(Exercise data):
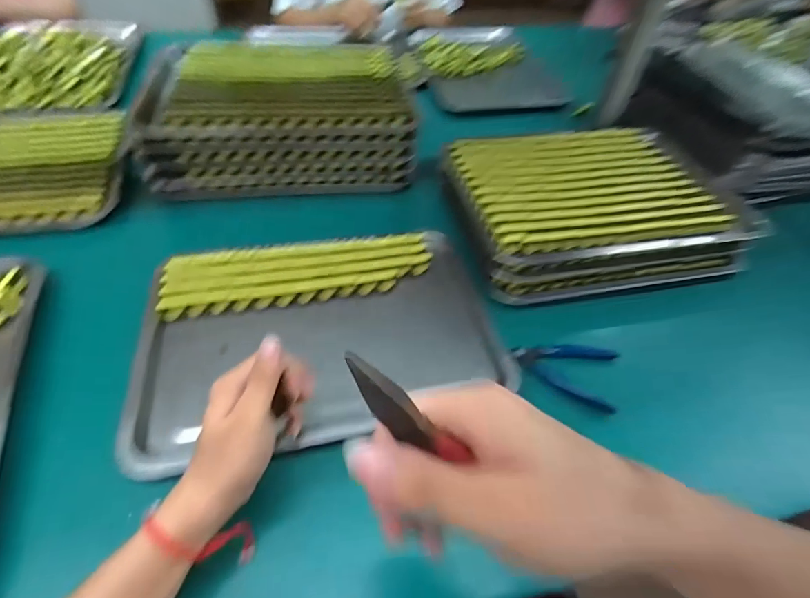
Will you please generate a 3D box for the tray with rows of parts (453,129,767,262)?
[{"bbox_3d":[0.257,-0.162,0.600,0.363,0.028,0.260,-6,51,-11],"label":"tray with rows of parts"}]

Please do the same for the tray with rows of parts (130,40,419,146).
[{"bbox_3d":[-0.191,-0.328,0.644,0.380,0.032,0.262,-6,51,-10],"label":"tray with rows of parts"}]

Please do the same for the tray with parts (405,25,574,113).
[{"bbox_3d":[0.190,-0.538,0.962,0.297,0.033,0.369,-4,51,-8],"label":"tray with parts"}]

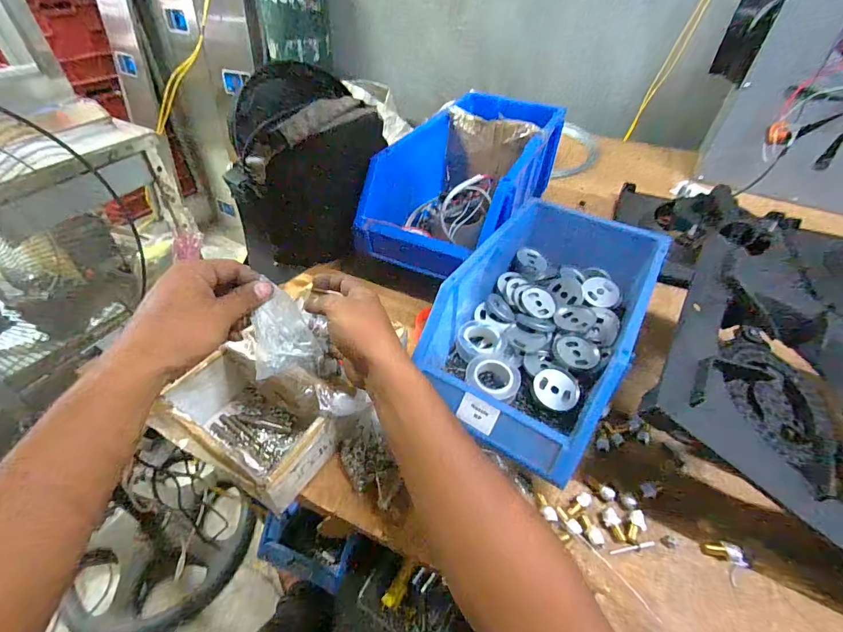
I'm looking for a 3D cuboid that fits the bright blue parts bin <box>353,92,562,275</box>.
[{"bbox_3d":[0.089,-0.243,0.675,0.216,0.145,0.442,17,46,16],"label":"bright blue parts bin"}]

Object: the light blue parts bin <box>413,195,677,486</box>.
[{"bbox_3d":[0.155,-0.003,0.487,0.192,0.113,0.361,26,49,23],"label":"light blue parts bin"}]

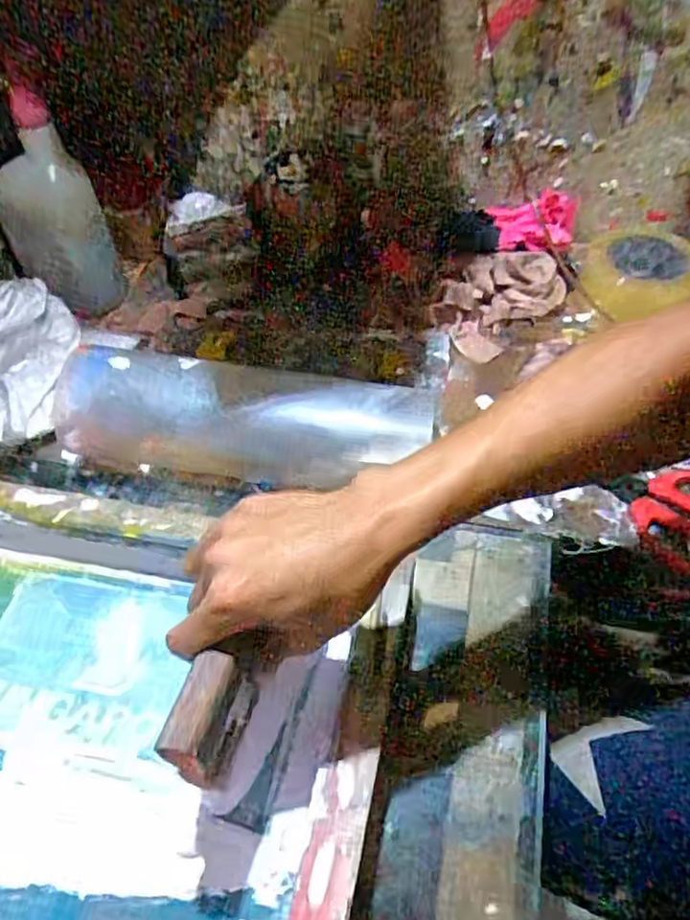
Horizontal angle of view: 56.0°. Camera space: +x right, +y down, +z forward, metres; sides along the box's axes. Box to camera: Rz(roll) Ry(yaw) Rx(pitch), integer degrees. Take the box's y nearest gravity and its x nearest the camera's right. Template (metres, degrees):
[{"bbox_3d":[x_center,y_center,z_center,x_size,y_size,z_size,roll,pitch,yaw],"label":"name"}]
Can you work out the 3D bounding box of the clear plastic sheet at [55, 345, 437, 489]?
[{"bbox_3d":[-0.091,-0.037,0.552,0.317,0.081,0.081,7,53,9],"label":"clear plastic sheet"}]

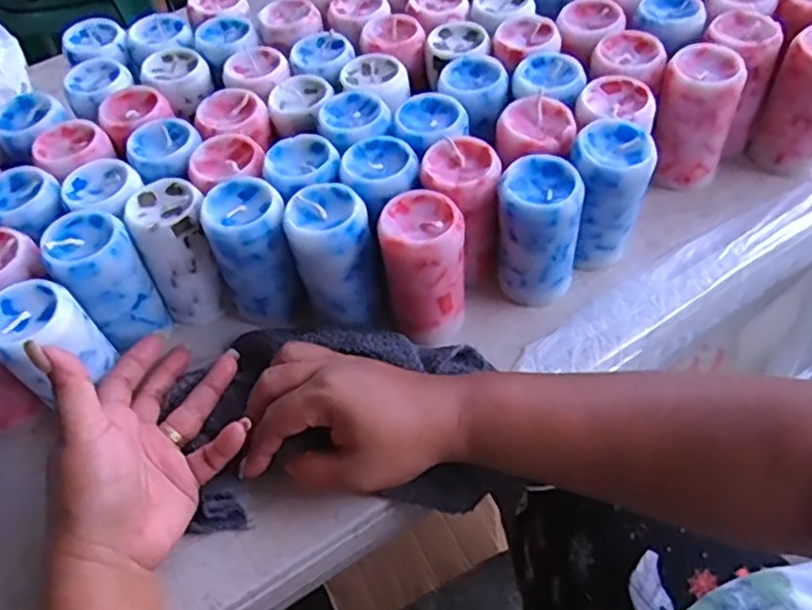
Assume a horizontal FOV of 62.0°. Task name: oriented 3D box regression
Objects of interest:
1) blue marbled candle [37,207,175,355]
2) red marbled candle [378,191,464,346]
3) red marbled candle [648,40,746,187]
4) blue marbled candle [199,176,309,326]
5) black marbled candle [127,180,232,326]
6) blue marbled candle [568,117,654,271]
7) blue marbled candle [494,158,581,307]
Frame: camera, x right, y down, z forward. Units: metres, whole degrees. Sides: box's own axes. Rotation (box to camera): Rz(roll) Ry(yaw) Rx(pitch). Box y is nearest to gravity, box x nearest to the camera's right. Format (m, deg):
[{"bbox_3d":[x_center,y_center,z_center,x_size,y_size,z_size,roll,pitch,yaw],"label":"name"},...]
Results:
[{"bbox_3d":[-0.190,-0.015,0.437,0.048,0.087,0.051,-36,60,-19],"label":"blue marbled candle"},{"bbox_3d":[0.012,-0.023,0.425,0.048,0.083,0.052,0,55,5],"label":"red marbled candle"},{"bbox_3d":[0.210,-0.137,0.495,0.054,0.091,0.047,21,59,18],"label":"red marbled candle"},{"bbox_3d":[-0.098,-0.034,0.444,0.047,0.089,0.051,-14,55,-5],"label":"blue marbled candle"},{"bbox_3d":[-0.149,-0.036,0.452,0.046,0.083,0.052,-17,55,-7],"label":"black marbled candle"},{"bbox_3d":[0.130,-0.070,0.448,0.050,0.093,0.049,-5,55,1],"label":"blue marbled candle"},{"bbox_3d":[0.085,-0.046,0.439,0.049,0.089,0.048,11,56,12],"label":"blue marbled candle"}]

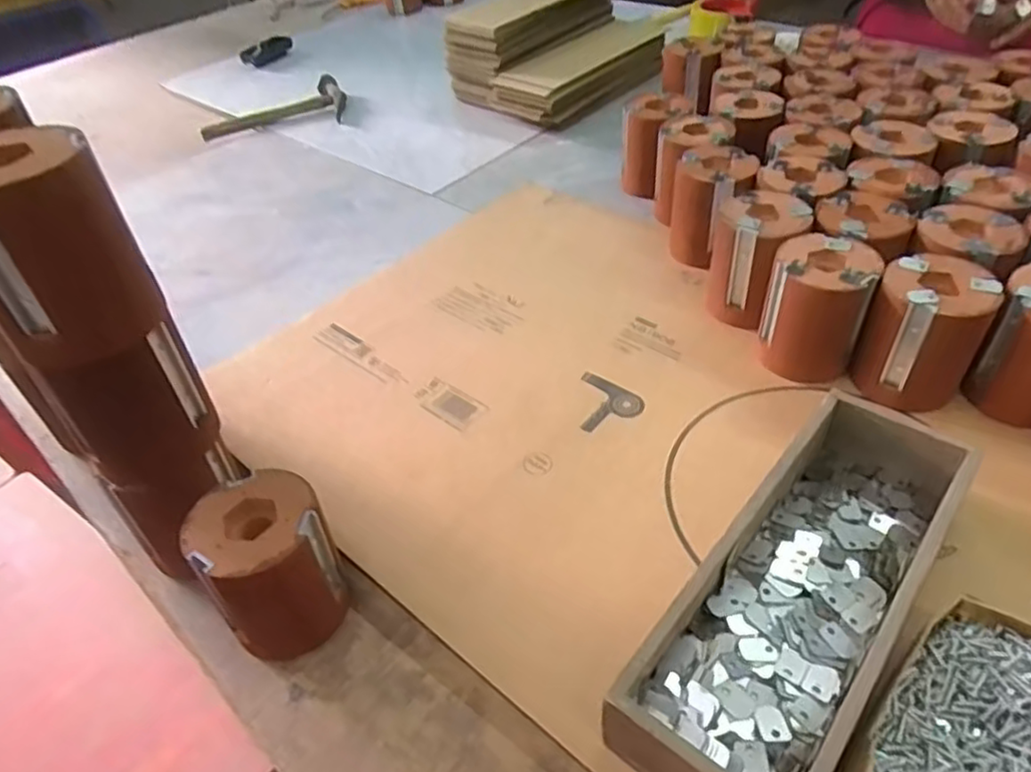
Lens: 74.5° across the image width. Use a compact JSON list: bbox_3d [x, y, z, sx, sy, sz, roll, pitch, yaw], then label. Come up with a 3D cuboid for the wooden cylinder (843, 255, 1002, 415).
[{"bbox_3d":[0.322,-0.041,0.537,0.076,0.100,0.075,30,54,33],"label":"wooden cylinder"}]

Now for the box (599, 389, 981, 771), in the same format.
[{"bbox_3d":[0.175,0.123,0.408,0.098,0.068,0.300,27,52,31],"label":"box"}]

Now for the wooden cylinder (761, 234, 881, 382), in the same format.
[{"bbox_3d":[0.252,-0.063,0.570,0.076,0.097,0.076,21,49,27],"label":"wooden cylinder"}]

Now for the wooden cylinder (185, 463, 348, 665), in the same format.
[{"bbox_3d":[-0.156,0.117,0.437,0.081,0.103,0.073,-34,49,-26],"label":"wooden cylinder"}]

(Exercise instructions): Please copy the data shown above word for word, omitting the pictures.

(Written answer):
Will you please generate a 3D box for the tray with rows of parts (453,129,767,262)?
[{"bbox_3d":[0.257,-0.162,0.600,0.363,0.028,0.260,-6,51,-11],"label":"tray with rows of parts"}]

Please do the same for the tray with rows of parts (130,40,419,146).
[{"bbox_3d":[-0.191,-0.328,0.644,0.380,0.032,0.262,-6,51,-10],"label":"tray with rows of parts"}]

Please do the same for the tray with parts (405,25,574,113).
[{"bbox_3d":[0.190,-0.538,0.962,0.297,0.033,0.369,-4,51,-8],"label":"tray with parts"}]

I'm looking for a 3D cuboid that fits the bright blue parts bin <box>353,92,562,275</box>.
[{"bbox_3d":[0.089,-0.243,0.675,0.216,0.145,0.442,17,46,16],"label":"bright blue parts bin"}]

Object: the light blue parts bin <box>413,195,677,486</box>.
[{"bbox_3d":[0.155,-0.003,0.487,0.192,0.113,0.361,26,49,23],"label":"light blue parts bin"}]

Horizontal angle of view: 56.0°. Camera space: +x right, +y down, +z forward, metres; sides along the box's axes. Box to camera: Rz(roll) Ry(yaw) Rx(pitch), integer degrees. Take the box's y nearest gravity and its x nearest the camera's right. Template (metres, degrees):
[{"bbox_3d":[x_center,y_center,z_center,x_size,y_size,z_size,roll,pitch,yaw],"label":"name"}]
Can you work out the 3D bounding box of the clear plastic sheet at [55, 345, 437, 489]?
[{"bbox_3d":[-0.091,-0.037,0.552,0.317,0.081,0.081,7,53,9],"label":"clear plastic sheet"}]

Assume a horizontal FOV of 62.0°. Task name: oriented 3D box regression
Objects of interest:
1) blue marbled candle [37,207,175,355]
2) red marbled candle [378,191,464,346]
3) red marbled candle [648,40,746,187]
4) blue marbled candle [199,176,309,326]
5) black marbled candle [127,180,232,326]
6) blue marbled candle [568,117,654,271]
7) blue marbled candle [494,158,581,307]
Frame: camera, x right, y down, z forward. Units: metres, whole degrees. Sides: box's own axes. Rotation (box to camera): Rz(roll) Ry(yaw) Rx(pitch). Box y is nearest to gravity, box x nearest to the camera's right. Format (m, deg):
[{"bbox_3d":[x_center,y_center,z_center,x_size,y_size,z_size,roll,pitch,yaw],"label":"name"},...]
Results:
[{"bbox_3d":[-0.190,-0.015,0.437,0.048,0.087,0.051,-36,60,-19],"label":"blue marbled candle"},{"bbox_3d":[0.012,-0.023,0.425,0.048,0.083,0.052,0,55,5],"label":"red marbled candle"},{"bbox_3d":[0.210,-0.137,0.495,0.054,0.091,0.047,21,59,18],"label":"red marbled candle"},{"bbox_3d":[-0.098,-0.034,0.444,0.047,0.089,0.051,-14,55,-5],"label":"blue marbled candle"},{"bbox_3d":[-0.149,-0.036,0.452,0.046,0.083,0.052,-17,55,-7],"label":"black marbled candle"},{"bbox_3d":[0.130,-0.070,0.448,0.050,0.093,0.049,-5,55,1],"label":"blue marbled candle"},{"bbox_3d":[0.085,-0.046,0.439,0.049,0.089,0.048,11,56,12],"label":"blue marbled candle"}]

Lens: 74.5° across the image width. Use a compact JSON list: bbox_3d [x, y, z, sx, sy, sz, roll, pitch, yaw], then label. Come up with a 3D cuboid for the wooden cylinder (843, 255, 1002, 415).
[{"bbox_3d":[0.322,-0.041,0.537,0.076,0.100,0.075,30,54,33],"label":"wooden cylinder"}]

Now for the box (599, 389, 981, 771), in the same format.
[{"bbox_3d":[0.175,0.123,0.408,0.098,0.068,0.300,27,52,31],"label":"box"}]

Now for the wooden cylinder (761, 234, 881, 382), in the same format.
[{"bbox_3d":[0.252,-0.063,0.570,0.076,0.097,0.076,21,49,27],"label":"wooden cylinder"}]

Now for the wooden cylinder (185, 463, 348, 665), in the same format.
[{"bbox_3d":[-0.156,0.117,0.437,0.081,0.103,0.073,-34,49,-26],"label":"wooden cylinder"}]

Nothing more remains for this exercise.